Another possible way to clue in children is by making them aware of real life situations. “To guide our children’s decisions about drugs, we can now draw on credible real-life examples of friends who had trouble as a result of their drug use. The neighbor who caused a fatal car crash while high; the family member who got addicted; the teen who used marijuana for years, lost interest in school, and never really learned how to deal with adult life and its stresses” ( www.drugfacts.com) . Making sure our youth knows that they are in control of their own future is very important. Examples of failed or dead Drug abusers will make kids see that it could happen to anyone even them.
Every child will occasionally pester their friends into skipping a class or lying about why they were out together so late.
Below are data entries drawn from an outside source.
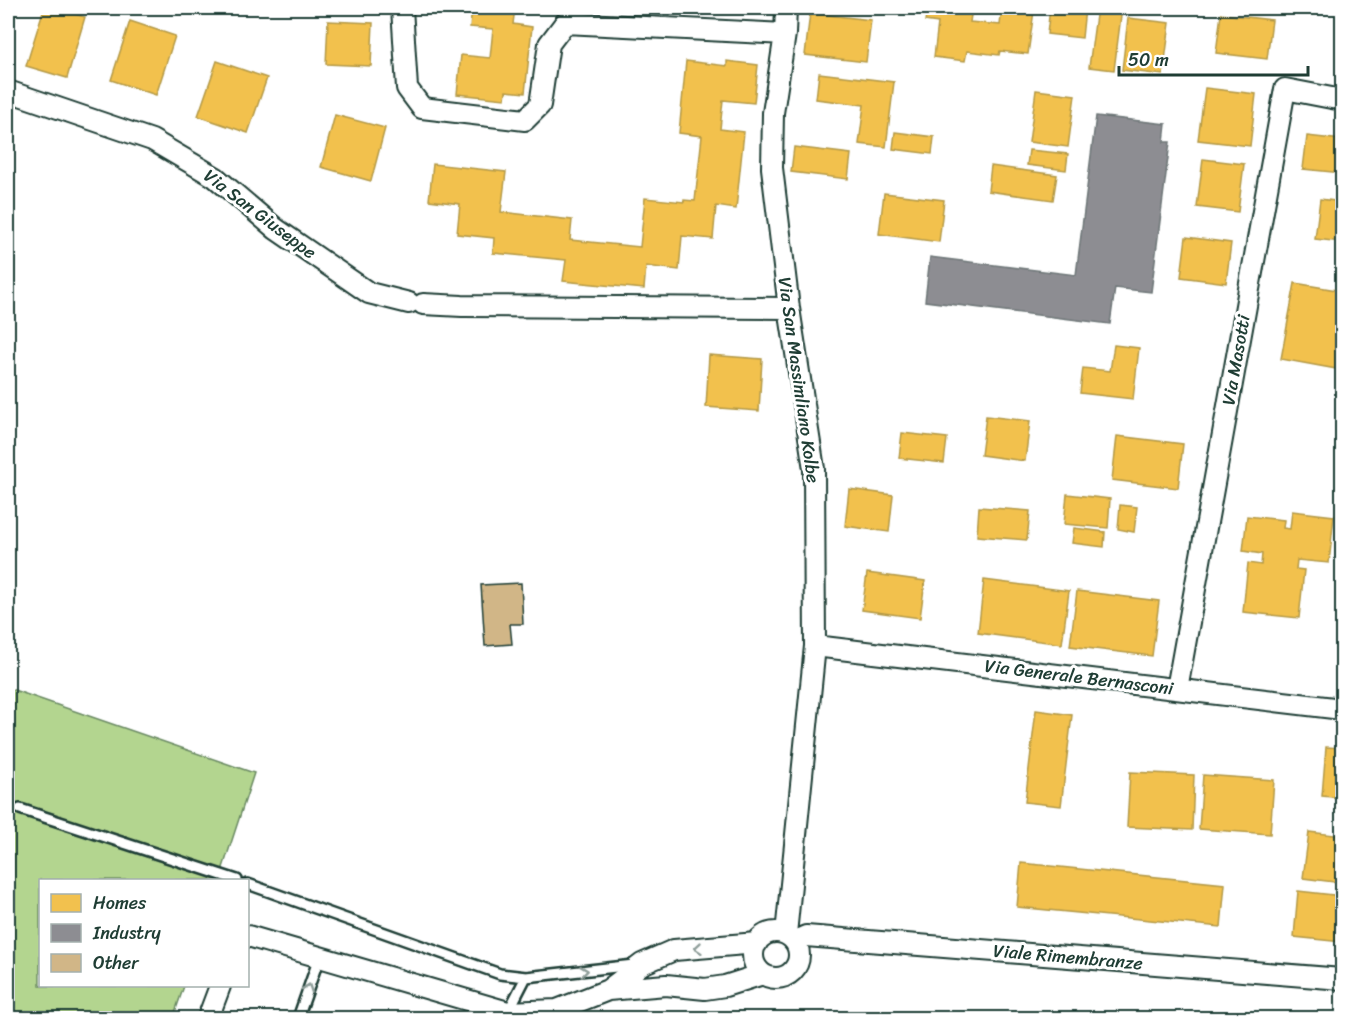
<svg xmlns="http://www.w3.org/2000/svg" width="1350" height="1026" font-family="Sriracha,sans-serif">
	<rect width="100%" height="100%" fill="#fff"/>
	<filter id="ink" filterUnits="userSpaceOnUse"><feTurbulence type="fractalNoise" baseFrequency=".0167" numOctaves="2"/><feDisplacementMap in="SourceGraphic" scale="12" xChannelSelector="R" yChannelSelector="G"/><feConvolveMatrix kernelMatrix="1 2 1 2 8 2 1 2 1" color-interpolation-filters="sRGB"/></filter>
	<g filter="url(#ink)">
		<path fill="#b3d58f" stroke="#698962" stroke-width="1.5" d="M 8,688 L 254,773 L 219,880 L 40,880 L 40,986 L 184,986 L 173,1018 L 8,1018 Z"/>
		<path fill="#f2c14e" stroke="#b39946" stroke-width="1.5" d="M 44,8 L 54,8 L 85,17 L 67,78 L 26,66 Z
			M 472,8 L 515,8 L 513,24 L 532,27 L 525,93 L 506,91 L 505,99 L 457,94 L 461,55 L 490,58 L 493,29 L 470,27 Z
			M 709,8 L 759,8 L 759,11 Z
			M 927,8 L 972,8 L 970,22 L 1000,25 L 1002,8 L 1034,11 L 1028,54 L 1000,51 L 999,55 L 967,51 L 965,61 L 934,57 L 938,23 L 925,21 Z
			M 1050,8 L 1085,8 L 1082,38 L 1047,34 Z
			M 1097,8 L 1122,8 L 1114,70 L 1089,67 Z
			M 810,13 L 871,20 L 866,62 L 805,55 Z
			M 1221,14 L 1272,20 L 1267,59 L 1216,53 Z
			M 1128,18 L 1170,23 L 1163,75 L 1122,70 Z
			M 130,21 L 175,36 L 156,95 L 111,80 Z
			M 328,21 L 373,23 L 371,66 L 326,64 Z
			M 217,61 L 267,78 L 248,133 L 198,116 Z
			M 686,61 L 727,66 L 727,61 L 758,65 L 754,103 L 723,100 L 720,129 L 744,132 L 736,209 L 716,206 L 713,239 L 682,236 L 679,270 L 646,266 L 644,289 L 563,281 L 566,260 L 493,253 L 494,238 L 457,234 L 460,204 L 429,200 L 433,164 L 506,172 L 501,212 L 572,220 L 570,240 L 640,247 L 645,198 L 684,202 L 684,200 L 695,201 L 702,136 L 679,133 Z
			M 819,73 L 894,82 L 886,147 L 859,144 L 864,105 L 816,99 Z
			M 1205,88 L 1256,94 L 1250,146 L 1198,140 Z
			M 1036,90 L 1075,95 L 1068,147 L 1029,142 Z
			M 335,115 L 385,128 L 371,181 L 321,167 Z
			M 895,132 L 934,137 L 932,154 L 893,149 Z
			M 1307,136 L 1342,140 L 1342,173 L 1303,169 Z
			M 794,147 L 851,154 L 848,179 L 791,172 Z
			M 1029,150 L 1068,154 L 1066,170 L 1027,165 Z
			M 1203,159 L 1244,164 L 1238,212 L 1197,207 Z
			M 991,166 L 1057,175 L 1053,200 L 988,191 Z
			M 884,193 L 944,200 L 939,242 L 879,234 Z
			M 1320,199 L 1342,202 L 1342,242 L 1315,239 Z
			M 1186,237 L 1231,243 L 1226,283 L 1181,277 Z
			M 1295,283 L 1342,291 L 1342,370 L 1281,359 Z
			M 1114,345 L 1139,348 L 1133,399 L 1080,393 L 1083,368 L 1110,371 Z
			M 709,355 L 762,359 L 759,411 L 706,407 Z
			M 986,416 L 1030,421 L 1025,461 L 981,455 Z
			M 902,433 L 947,438 L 944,463 L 899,458 Z
			M 1117,436 L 1183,444 L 1178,488 L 1112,480 Z
			M 849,489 L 893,495 L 889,532 L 845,526 Z
			M 1067,494 L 1110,499 L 1108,528 L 1064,524 Z
			M 1120,505 L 1137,507 L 1134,532 L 1118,529 Z
			M 979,507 L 1030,511 L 1027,540 L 977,536 Z
			M 1292,511 L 1334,516 L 1329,563 L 1297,560 L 1296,569 L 1304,570 L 1299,618 L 1243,612 L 1248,563 L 1261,565 L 1262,554 L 1243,551 L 1247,516 L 1284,520 L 1283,528 L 1290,529 Z
			M 1074,528 L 1105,532 L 1104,547 L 1072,543 Z
			M 867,573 L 925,581 L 920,618 L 862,610 Z
			M 984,580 L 1069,591 L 1062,644 L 978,633 Z
			M 1077,591 L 1159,601 L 1152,656 L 1070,646 Z
			M 1036,710 L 1072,715 L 1061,806 L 1025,802 Z
			M 1326,747 L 1342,748 L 1342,798 L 1322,796 Z
			M 1130,772 L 1194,775 L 1192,830 L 1127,827 Z
			M 1203,775 L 1274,780 L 1270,834 L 1199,829 Z
			M 1309,832 L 1342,836 L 1342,883 L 1303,878 Z
			M 1021,863 L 1225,884 L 1221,927 L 1017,907 Z
			M 1298,891 L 1342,896 L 1342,942 L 1294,937 Z"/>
		<path fill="#8d8d92" stroke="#6c7576" stroke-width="1.5" d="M 1096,116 L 1166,124 L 1164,142 L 1170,142 L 1151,292 L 1115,288 L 1110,324 L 925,301 L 930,257 L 1076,275 Z"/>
		<path fill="#d1b687" stroke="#1f3d34" stroke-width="1.5" d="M 521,583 L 523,624 L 510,624 L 512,644 L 485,646 L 481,585 Z"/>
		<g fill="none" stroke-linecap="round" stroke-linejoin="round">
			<defs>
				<path id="service" d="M 20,809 L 237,880
					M 248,884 L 500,974 L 526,977 L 508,1012
					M 526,977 L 634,965
					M 298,1018 L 319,958"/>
				<path id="minor" d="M 402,8 L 407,88 L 422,108 L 525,120 L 540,105 L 549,44 L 565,23 L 785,34
					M 8,91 L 152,140 L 215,177 L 276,229 L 369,293 L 409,303
					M 423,304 L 462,306 L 789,308
					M 815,646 L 1342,709
					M 1177,689 L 1285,89 L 1342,100
					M753 955a23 23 0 1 1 46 0a23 23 0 1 1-46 0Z
					M 786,934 L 815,646 L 814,469 L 789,308 L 772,168 L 773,113 L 785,34 L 786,8
					M 248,936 L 508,1012 L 557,1010 L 608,990 L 666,985 L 705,989 L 725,986 L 763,974
					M 795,941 L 806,936 L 1342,979
					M 608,990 L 642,964 L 674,950 L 757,943
					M 208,1018 L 220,986"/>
			</defs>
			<use href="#service" stroke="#1f3d34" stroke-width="14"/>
			<use href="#minor" stroke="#1f3d34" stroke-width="24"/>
			<use href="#service" stroke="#fff" stroke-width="9"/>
			<use href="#minor" stroke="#fff" stroke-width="20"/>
		</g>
		<defs><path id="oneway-chevron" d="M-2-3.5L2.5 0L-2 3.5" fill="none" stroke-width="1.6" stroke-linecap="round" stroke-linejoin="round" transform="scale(1.5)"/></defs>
		<g stroke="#8f9e9a">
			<use href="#oneway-chevron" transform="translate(698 948) rotate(175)"/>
			<use href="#oneway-chevron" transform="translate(584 971) rotate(-7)"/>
			<use href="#oneway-chevron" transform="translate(308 988) rotate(-71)"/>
		</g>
	</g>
	<g text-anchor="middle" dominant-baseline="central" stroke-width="6" stroke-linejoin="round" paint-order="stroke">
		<g font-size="18" fill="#1f3d34" stroke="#fff">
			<text transform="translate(260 214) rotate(37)">Via San Giuseppe</text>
			<text transform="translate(1236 360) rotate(-80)">Via Masotti</text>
			<text transform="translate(799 380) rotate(82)">Via San Massimliano Kolbe</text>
			<text transform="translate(1079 677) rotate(7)">Via Generale Bernasconi</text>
			<text transform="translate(1068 957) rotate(5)">Viale Rimembranze</text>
		</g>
	</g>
	<rect width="1350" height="1026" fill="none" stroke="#fff" stroke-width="30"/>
	<rect x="15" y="15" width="1320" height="996" fill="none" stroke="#1f3d34" stroke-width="2" filter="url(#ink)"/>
	<rect x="39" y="879" width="210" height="108" fill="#ffffff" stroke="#a5b1ae" stroke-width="1.5"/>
	<rect x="51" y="894" width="30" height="18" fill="#f2c14e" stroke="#a5b1ae" stroke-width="1.5"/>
	<text x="93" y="909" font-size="18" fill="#1f3d34">Homes</text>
	<rect x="51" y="924" width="30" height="18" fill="#8d8d92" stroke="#a5b1ae" stroke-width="1.5"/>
	<text x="93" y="939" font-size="18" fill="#1f3d34">Industry</text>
	<rect x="51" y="954" width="30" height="18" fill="#d1b687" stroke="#a5b1ae" stroke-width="1.5"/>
	<text x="93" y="969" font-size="18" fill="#1f3d34">Other</text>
	<path d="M1119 66v9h189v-9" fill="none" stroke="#1f3d34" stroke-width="3"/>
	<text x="1128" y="66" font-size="18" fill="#1f3d34" stroke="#ffffff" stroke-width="4.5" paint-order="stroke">50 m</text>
</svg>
But if friends or acquaintances entice one another into trying tobacco, alcohol, or drugs, the consequences can be more serious. The best way to prepare children to succeed in these encounters is to role play, or practice similar scenarios in advance. With the right words at the tip of their tongue, children can assert their independence while making it clear that they’re rejecting their friends’ choices and not the friends themselves.
Parents are a good way to stop drug abuse and addiction, especially since they once faced similar situations, but our society and community also plays a big role on what our youth sees. Unfortunately, the fashions and fads that thrive in our culture are sometimes the ones with the most shock value. Children today are surrounded by both subtle and outright messages telling them what is “good” about alcohol, tobacco, and drugs. Your children may see TV characters living in wealth and splendor off drug money, may stumble onto a Web site urging legalization of marijuana, may see their favorite movie stars smoking in their latest films, or may hear their favorite music artists expressing how they are into certain drugs. Because of the increasing role of media and television in the lives of people, the problem of drugs will be much harder to combat and control. A drug abuser cannot quit with all of the help in the world, if he or she does not truly want to quit inside their heart and mind.